Kingdom is one of Egypt's biggest trade partners; Saudis are leading investors in the north African country's major sectors
Saudi investors will not quit Egypt and its attractive growth opportunities in spite of the political turmoil that has hit the north African country's financial markets and sent its currency to a six-year low.
An uprising in Egypt which started two weeks ago has paralysed the country, as protesters demand an end to President Hosni Mubarak's three decades of rule.
Egypt's main stock market index is down 21 percent this year and its financial markets have been shut for eight working days.
However, builder Construction Products Holding Company (CPC), an affiliate of conglomerate Saudi Binladin Group, is standing by Egypt.
"The Egyptian market has great importance for CPC's investments," said Faisal Ibrahim al Aqil, director of business and administration affairs development.
"The board is confident and optimistic the crisis will be resolved soon and things will go back to normal."

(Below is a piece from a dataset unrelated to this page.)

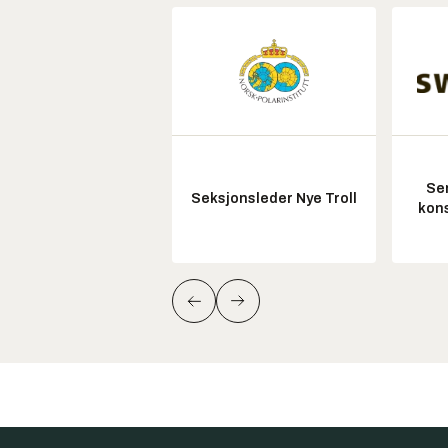
Sen
Seksjonsleder Nye Troll
kon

Investment firm Abdul Muhsin Al Hokair Holding, which invests in shopping malls and other services, said it would stick to its investment plans in Egypt despite a fall in its business there of between 30 and 40 percent in recent days.
"Our strategy and work is continuing. We have great confidence in the Egyptian market," said Chairman Abdul Muhsin Al Hokair.
Some Saudi companies are less optimistic, however, such as travel agency Al Tayyar Group, which has some $26.67m of investment in Egypt.
"Our operations declined by nearly 30 percent," said Nasser Al Tayyar, the firm's president. "We are seriously thinking of not paying salaries if the crisis continues."
Saudi Arabia is one of Egypt's biggest trade partners and Saudis are leading investors in its stock market, tourism, aviation, real estate and agriculture sectors. Some two million Egyptians live and work in Saudi Arabia, providing cheap labour.
Saudi investments in Egypt are estimated at $4.6-5 billion, said Abdullah Dahlan, head of the Saudi-Egyptian Business Council, adding some companies working in Egypt expect their production to run at lower capacity for several months.